● **Problem requirements**:
Continue the passage on preparing the AI compliance architecture for upcoming regulations, picking up directly after its final sentence.

● **Extracted text**:
★ ★ ★ ★

The retrieval layer (Ep 5). RAG over LanceDB. Doesn’t know about regulations either. Provides the same vector similarity and time-travel queries to the human oversight queue, the fairness monitor, the counterfactual evaluator, and the quarterly aggregation generators.

This is the payoff of the previous five episodes. Each component was built without baking in any specific regulation’s assumptions. When a new regulation arrives, it lands as a new module above the same substrate, not as a re-architecture.

Three regulations we’re betting on

Three changes we expect within the next eighteen months, and how the architecture should absorb them:

Korean AI Basic Act 시행령. The act took effect 2026-01-22 with a year-plus calibration period. The enforcement decree will detail the §31 transparency obligations, the §34 high-impact provider obligations, and the §35 impact assessment specifics. Our position: each of these will translate into either a new dimension in KoreanFRIAAssessor, a new field in the public disclosure (PublicDisclosureGenerator), or both. New audit log fields, if needed, get added without breaking existing queries because the audit log is append-schema (Lance versioning, Ep 5).

★ ★ ★ ★

● **Dataset excerpts**:
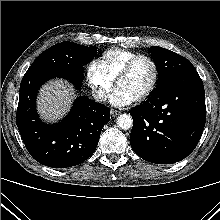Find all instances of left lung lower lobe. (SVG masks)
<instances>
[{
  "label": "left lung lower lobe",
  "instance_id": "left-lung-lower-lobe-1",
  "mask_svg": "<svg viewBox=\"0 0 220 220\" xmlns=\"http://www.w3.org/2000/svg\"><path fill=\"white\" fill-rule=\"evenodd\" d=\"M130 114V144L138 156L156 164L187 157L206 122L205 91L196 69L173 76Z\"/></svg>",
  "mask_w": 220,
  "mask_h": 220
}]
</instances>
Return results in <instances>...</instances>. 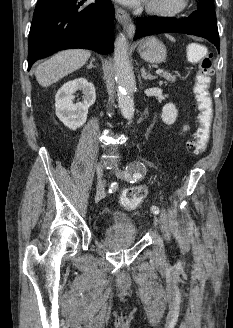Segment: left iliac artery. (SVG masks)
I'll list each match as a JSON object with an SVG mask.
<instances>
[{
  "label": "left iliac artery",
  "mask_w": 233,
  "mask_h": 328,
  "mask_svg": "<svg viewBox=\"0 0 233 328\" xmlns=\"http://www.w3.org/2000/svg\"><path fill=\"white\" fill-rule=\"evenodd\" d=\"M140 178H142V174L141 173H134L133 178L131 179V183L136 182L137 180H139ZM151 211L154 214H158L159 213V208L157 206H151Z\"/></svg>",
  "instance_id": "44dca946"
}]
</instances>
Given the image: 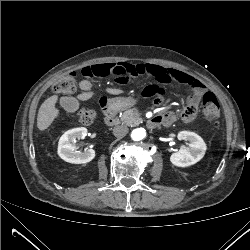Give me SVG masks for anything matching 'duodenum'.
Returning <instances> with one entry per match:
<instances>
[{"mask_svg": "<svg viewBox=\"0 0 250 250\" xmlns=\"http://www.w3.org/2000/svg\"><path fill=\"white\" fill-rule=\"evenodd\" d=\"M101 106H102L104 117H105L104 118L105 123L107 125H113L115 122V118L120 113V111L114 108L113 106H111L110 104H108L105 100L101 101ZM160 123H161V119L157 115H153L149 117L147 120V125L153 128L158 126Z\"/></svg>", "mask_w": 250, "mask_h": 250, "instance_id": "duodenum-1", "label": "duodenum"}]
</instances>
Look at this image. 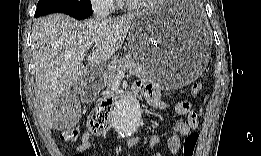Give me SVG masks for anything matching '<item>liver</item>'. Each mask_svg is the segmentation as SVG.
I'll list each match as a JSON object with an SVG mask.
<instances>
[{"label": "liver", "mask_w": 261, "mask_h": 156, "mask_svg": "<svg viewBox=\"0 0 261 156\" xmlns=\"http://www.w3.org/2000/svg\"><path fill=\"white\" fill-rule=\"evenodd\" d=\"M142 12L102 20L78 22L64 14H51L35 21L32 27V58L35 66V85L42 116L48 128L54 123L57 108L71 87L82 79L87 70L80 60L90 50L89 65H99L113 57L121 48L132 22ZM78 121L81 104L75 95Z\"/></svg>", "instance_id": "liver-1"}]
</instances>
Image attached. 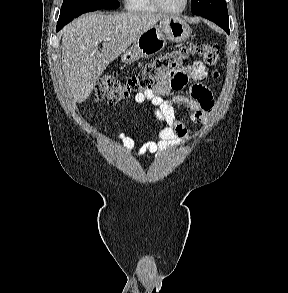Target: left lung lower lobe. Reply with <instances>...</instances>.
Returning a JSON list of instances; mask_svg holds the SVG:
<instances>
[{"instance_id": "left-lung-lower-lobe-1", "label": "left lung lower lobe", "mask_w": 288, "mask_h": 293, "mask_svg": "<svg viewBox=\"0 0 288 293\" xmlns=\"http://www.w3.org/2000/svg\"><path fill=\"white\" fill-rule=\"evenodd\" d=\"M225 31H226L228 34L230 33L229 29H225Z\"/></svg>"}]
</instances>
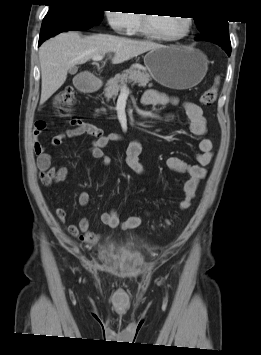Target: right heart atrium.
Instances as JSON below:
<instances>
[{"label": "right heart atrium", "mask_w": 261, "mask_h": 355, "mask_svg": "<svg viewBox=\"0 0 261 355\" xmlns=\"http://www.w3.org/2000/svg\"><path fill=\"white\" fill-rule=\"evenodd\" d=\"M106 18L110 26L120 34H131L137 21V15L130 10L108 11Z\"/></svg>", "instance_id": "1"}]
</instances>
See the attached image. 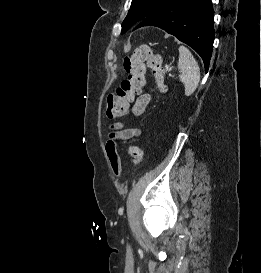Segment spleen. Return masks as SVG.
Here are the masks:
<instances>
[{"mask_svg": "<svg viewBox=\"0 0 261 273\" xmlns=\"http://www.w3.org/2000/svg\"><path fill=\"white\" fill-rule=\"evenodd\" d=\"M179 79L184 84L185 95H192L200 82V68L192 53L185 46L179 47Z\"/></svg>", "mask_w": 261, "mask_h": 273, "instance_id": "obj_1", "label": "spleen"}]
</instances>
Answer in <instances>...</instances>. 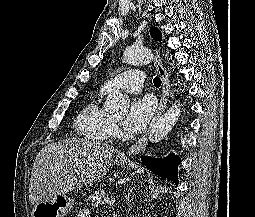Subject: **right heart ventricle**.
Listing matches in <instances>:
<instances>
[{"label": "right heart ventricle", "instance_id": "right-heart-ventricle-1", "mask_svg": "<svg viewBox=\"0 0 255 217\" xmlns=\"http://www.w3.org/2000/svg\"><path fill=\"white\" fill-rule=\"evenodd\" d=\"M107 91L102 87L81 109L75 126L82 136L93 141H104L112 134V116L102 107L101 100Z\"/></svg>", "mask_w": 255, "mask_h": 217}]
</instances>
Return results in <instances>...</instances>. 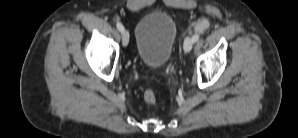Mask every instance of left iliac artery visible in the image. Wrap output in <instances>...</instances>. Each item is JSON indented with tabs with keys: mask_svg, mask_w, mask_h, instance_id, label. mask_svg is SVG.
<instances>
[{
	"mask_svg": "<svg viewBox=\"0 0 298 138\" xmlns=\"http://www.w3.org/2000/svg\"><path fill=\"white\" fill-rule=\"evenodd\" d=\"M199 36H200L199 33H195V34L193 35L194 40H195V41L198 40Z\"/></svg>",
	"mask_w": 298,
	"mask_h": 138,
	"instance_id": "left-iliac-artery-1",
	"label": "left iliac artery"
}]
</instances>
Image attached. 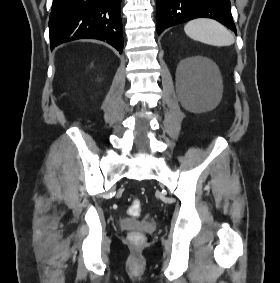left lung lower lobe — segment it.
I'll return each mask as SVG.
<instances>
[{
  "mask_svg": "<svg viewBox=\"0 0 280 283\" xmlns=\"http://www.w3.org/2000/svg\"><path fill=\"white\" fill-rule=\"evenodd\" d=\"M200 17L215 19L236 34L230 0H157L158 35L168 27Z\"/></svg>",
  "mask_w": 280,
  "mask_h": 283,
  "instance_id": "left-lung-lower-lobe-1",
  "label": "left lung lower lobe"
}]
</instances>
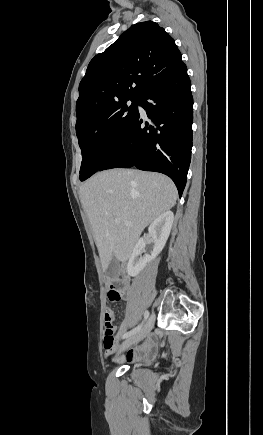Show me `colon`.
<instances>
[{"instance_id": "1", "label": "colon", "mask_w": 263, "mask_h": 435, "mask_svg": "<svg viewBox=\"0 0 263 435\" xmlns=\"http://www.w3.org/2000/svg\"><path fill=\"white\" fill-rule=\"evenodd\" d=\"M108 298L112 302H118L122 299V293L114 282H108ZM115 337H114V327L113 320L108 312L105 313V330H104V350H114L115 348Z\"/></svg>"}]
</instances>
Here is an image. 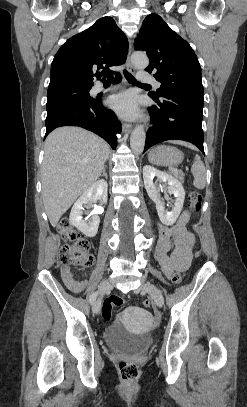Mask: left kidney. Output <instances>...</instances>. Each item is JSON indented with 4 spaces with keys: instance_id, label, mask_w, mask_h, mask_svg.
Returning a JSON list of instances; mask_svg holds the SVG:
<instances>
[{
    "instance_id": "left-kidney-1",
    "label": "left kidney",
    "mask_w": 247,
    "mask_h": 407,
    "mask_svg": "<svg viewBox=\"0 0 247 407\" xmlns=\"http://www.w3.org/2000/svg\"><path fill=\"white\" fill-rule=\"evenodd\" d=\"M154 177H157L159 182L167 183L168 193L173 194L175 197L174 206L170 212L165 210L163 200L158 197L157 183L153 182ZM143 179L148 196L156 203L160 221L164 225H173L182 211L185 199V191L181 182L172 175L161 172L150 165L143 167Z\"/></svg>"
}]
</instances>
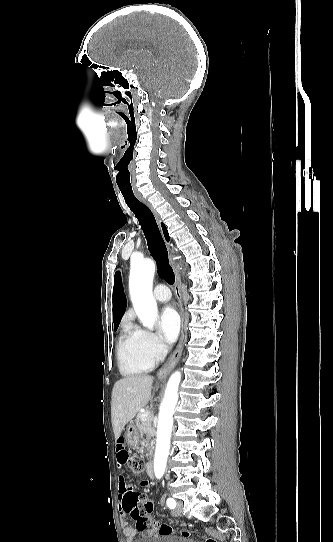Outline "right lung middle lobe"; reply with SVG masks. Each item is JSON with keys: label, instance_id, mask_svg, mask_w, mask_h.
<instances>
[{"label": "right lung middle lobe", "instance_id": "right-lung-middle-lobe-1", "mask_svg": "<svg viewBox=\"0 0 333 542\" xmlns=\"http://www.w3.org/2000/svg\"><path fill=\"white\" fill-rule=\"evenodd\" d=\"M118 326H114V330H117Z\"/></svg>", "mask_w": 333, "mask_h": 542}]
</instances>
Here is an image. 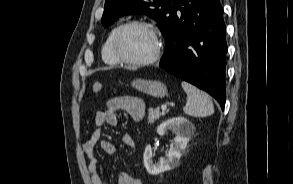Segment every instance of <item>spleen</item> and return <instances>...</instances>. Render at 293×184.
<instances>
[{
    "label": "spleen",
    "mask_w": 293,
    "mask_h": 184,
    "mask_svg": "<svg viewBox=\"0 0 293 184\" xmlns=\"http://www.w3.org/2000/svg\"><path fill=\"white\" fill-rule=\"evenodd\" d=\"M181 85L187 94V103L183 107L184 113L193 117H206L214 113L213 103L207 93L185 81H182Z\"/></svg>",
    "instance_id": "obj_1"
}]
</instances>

★ ★ ★ ★

● **Answer to the problem**:
EU AI Act phase-in. The AI Act is being phased in across 2025–2027. Each phase brings clarifications and, in some cases, amendments. The AI Office has been particularly active on General Purpose AI obligations and Annex IV technical- documentation requirements. Our position: FRIAEvaluator and AnnexIVMapper absorb amendments as new query patterns and new evidence-pointer mappings, both YAML-config changes.

A US federal AI framework. The Trump administration’s March 2026 National Policy Framework laid out seven pillars and a preemption strategy, but no comprehensive federal AI Act has passed as of writing. If one passes, we expect it to specify disclosure and risk-management requirements for high-impact AI in financial services that will overlap substantially with the EU and Korean requirements but with different jurisdictional boundaries. Our position: a sixth generator, USComplianceGenerator, gets registered. The substrate doesn’t move.

The point isn’t that we predicted the specific changes correctly. The point is that the architecture absorbs any of these without re-architecting, because the substrate (Eps 3–5) is built to be regulation-agnostic and the regulatory layer (this episode) is built to be modular.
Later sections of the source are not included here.